One bright, sunny day, I asked my alter-ego a literary question: Would it be possible to combine the carnal rants of Burroughs’ Naked Lunch and existentialism of Kerouac’s On the Road, and weave several obscure, Warhol-like pop culture references into the tale, all while maintaining plot consistency?

Hmmm…with your writing ability?

Easy now. What if I were to embellish my protagonist, Alex, with an alter-ego (you're joking, right?), who likes to write poetry and dwell on idiosyncrasies, then have them engage each other throughout in a steady stream of witty banter and philosophical debate?

Yeah, the mental health angle. How novel.

Patience, unbeliever. What if Alex then fell in love with a superstitious college girl who just so happened to be a distant relation to Count Dracula, and what if he began to blow things up in his spare time for money?

Oh, great; sex, violence, greed…and Dracula? You’re nuttier than this guy.

No name calling, please. Now, could I possibly weave this bizarre hodgepodge of dizzying variables into a fairly classic espionage tale, with corrupt FBI agents, car chases, burning SUV’s and assassinations?

Hmmm…

Six months later, what came out of that temporary insanity was a novel entitled Green Asylum...

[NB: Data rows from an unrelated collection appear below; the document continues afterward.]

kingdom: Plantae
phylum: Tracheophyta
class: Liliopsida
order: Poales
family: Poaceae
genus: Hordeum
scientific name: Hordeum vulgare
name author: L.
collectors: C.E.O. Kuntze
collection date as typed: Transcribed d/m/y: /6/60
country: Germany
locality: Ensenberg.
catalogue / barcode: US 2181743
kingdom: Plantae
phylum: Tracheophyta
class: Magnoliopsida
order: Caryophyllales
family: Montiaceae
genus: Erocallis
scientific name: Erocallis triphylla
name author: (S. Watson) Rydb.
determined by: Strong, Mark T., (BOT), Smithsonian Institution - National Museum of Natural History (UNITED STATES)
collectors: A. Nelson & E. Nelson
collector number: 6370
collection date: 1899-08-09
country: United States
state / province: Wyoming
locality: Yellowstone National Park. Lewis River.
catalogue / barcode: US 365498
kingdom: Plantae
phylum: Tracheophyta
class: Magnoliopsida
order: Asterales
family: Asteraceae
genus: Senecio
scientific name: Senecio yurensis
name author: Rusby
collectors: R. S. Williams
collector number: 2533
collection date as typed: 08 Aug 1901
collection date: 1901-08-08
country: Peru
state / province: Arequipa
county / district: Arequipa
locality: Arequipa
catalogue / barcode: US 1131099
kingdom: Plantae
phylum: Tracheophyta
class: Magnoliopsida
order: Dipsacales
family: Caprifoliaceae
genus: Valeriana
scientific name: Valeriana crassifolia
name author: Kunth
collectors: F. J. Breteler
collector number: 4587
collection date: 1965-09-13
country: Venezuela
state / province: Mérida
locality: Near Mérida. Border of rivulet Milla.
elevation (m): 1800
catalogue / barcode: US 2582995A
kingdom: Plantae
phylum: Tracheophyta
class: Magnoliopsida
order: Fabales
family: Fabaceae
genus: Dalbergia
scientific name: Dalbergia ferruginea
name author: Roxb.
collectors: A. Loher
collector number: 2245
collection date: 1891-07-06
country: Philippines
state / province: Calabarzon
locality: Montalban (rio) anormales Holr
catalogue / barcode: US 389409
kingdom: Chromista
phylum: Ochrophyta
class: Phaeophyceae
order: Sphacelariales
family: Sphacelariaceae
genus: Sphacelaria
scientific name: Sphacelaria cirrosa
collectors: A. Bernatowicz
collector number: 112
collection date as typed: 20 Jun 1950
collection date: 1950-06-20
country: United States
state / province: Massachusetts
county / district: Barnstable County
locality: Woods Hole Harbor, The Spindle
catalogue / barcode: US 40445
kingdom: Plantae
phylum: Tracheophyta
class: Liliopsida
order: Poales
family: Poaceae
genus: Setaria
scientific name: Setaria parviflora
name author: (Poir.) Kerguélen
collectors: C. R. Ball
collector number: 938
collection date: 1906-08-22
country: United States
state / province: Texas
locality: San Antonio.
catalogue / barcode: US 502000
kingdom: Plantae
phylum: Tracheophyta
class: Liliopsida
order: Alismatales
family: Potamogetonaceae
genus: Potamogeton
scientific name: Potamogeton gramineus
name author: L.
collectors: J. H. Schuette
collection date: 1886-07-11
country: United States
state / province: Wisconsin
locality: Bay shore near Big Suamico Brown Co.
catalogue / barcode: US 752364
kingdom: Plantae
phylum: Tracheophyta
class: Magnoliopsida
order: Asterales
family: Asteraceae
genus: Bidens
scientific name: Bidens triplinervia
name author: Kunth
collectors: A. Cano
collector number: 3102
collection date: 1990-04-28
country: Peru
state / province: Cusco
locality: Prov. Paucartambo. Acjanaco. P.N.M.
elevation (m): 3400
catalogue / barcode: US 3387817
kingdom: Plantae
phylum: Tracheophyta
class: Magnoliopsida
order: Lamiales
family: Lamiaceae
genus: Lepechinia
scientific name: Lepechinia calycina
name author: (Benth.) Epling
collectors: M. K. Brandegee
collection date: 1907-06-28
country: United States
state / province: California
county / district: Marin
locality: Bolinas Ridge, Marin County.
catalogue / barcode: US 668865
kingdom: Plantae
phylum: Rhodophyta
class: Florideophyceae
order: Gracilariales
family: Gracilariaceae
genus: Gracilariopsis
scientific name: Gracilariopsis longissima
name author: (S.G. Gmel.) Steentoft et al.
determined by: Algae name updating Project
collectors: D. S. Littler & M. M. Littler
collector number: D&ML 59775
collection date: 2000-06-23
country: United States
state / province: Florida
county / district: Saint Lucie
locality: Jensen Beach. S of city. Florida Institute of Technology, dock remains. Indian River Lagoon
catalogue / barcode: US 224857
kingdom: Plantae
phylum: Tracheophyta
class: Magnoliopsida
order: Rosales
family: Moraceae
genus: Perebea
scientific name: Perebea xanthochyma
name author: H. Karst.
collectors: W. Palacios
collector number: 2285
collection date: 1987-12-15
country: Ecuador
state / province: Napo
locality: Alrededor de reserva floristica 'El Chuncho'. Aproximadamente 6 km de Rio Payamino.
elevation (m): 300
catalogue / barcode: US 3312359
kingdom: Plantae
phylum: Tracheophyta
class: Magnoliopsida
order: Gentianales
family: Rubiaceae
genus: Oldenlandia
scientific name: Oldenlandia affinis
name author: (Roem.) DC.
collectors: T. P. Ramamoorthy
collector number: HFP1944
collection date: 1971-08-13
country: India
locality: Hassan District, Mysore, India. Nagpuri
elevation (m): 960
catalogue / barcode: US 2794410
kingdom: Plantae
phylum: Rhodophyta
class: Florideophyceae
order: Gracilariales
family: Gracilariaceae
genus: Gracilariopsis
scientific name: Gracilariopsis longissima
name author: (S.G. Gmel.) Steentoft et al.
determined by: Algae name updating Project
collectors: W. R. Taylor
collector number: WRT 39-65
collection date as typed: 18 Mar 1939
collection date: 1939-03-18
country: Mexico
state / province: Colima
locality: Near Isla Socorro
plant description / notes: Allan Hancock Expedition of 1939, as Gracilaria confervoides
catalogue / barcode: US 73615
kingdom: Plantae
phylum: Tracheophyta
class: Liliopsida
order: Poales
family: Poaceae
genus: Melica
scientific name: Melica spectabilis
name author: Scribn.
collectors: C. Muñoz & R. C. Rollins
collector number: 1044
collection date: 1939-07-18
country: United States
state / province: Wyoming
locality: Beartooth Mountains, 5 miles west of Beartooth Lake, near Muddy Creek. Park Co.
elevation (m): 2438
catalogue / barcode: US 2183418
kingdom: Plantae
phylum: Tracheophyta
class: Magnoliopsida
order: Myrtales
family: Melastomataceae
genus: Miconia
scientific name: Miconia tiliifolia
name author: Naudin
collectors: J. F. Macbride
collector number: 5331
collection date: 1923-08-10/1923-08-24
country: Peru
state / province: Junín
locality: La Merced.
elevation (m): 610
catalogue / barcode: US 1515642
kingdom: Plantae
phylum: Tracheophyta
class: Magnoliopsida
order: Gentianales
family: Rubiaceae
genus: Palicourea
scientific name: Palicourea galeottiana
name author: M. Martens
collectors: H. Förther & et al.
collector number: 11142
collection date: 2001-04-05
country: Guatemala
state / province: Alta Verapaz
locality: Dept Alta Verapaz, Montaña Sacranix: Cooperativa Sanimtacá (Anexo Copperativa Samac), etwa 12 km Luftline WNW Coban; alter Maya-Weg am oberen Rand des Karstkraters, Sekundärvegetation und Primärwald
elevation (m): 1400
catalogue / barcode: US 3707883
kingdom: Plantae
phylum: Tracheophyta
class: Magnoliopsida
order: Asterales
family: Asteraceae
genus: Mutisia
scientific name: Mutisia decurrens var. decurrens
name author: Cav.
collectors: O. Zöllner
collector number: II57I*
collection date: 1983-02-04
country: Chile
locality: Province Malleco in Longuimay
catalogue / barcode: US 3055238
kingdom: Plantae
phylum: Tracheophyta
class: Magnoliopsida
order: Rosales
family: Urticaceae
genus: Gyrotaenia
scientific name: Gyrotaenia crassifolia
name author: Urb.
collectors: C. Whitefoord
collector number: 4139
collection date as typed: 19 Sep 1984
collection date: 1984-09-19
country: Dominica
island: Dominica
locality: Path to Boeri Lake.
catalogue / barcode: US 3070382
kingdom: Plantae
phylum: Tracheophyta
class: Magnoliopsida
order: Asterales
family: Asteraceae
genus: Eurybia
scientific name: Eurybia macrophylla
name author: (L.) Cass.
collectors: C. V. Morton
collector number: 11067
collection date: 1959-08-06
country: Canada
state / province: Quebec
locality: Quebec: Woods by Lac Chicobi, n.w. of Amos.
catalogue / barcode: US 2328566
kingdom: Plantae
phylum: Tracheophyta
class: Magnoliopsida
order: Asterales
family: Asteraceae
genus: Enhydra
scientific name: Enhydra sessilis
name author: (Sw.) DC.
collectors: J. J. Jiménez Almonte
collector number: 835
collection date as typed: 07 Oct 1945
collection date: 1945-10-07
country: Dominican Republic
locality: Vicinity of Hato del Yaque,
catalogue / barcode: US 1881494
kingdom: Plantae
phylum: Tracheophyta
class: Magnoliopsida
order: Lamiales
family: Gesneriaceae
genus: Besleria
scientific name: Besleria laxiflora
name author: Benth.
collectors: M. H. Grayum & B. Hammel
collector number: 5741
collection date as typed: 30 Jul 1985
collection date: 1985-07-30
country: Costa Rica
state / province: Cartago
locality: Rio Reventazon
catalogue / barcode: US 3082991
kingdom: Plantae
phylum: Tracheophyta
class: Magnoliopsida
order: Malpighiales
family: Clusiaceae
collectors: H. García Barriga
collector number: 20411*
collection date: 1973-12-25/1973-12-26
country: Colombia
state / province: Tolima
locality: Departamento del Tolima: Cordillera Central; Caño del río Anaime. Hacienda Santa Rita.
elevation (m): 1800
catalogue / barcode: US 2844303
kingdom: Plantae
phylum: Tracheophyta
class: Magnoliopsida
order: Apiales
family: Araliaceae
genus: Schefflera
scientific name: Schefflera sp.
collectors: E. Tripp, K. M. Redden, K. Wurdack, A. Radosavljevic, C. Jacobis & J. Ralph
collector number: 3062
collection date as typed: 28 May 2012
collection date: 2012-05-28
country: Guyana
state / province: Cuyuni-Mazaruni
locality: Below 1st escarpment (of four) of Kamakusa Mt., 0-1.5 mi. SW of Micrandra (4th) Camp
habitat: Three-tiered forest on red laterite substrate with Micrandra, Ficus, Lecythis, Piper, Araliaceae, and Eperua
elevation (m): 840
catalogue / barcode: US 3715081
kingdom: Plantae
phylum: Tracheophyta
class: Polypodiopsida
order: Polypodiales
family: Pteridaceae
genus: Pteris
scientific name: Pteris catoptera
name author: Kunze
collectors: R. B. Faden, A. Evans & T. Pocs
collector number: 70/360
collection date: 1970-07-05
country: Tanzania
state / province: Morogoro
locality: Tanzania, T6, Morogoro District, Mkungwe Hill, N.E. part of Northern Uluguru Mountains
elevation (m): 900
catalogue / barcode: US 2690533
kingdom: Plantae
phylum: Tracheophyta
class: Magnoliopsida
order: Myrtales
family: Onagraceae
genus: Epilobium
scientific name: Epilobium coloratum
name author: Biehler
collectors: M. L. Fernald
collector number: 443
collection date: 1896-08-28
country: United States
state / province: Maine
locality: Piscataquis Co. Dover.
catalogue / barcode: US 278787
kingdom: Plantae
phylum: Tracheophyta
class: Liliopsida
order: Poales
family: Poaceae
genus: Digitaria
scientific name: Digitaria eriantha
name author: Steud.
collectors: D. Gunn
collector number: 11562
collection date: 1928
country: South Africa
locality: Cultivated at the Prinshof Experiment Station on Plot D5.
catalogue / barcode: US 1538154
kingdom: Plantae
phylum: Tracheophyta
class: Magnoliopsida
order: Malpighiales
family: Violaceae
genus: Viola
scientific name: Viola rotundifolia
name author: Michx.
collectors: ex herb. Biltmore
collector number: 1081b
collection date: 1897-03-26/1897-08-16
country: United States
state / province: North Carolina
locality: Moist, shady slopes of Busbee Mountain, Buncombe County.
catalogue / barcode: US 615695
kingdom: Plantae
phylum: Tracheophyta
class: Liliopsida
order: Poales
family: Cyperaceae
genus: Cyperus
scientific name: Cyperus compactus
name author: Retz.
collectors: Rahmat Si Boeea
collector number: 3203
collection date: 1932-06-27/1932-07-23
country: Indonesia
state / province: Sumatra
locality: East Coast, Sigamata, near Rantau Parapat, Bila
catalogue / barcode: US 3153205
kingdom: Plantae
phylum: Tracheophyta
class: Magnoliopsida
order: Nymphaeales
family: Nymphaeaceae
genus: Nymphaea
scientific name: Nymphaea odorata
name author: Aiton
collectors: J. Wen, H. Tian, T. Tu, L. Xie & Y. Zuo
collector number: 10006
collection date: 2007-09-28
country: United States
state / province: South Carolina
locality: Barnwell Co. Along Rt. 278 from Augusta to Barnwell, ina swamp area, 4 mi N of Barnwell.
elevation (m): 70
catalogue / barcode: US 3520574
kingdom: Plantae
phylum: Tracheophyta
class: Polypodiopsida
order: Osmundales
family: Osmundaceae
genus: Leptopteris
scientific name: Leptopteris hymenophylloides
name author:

(follow up with your real pitch... contact info, etc.)
 

Sir Scammedalot

Re: Sir Scammed

Hmmm...interesting idea. I think you may have something there. Of course, I, as the author, don't really have an alter-ego--only Alex--so I feel I may need to add a caveat of sorts; first, perhaps, defining the alter-ego as a "literary alter-ego" might help. Here is how I would change it based on your input:

One bright, sunny day, I asked my LITERARY alter-ego an UNUSUAL question: Would it be possible to combine the carnal rants of Burroughs’ Naked Lunch and existentialism of Kerouac’s On the Road, and weave several obscure, Warhol-like pop culture references into the tale, all while maintaining plot consistency?

Hmmm…with your writing ability?

Easy now. What if I were to embellish my protagonist, Alex, with a SEPARATE alter-ego...

My only changes to the first paragraph were to move the word "literary" in front of my alter-ego so the agent wouldn't think I have a REAL alter-ego, as well as using the word "unusual" as an adjective to describe the question.

In the next question I added the word "separate" to differentiate my literary alter-ego from the alter-ego I give Alex.

Now that everyone is totally confused, I'll let some of the others weigh in before making a final decision.

Thanks, Maestro--you've been a big help. I now better understand the problem the query presents. - Sir S.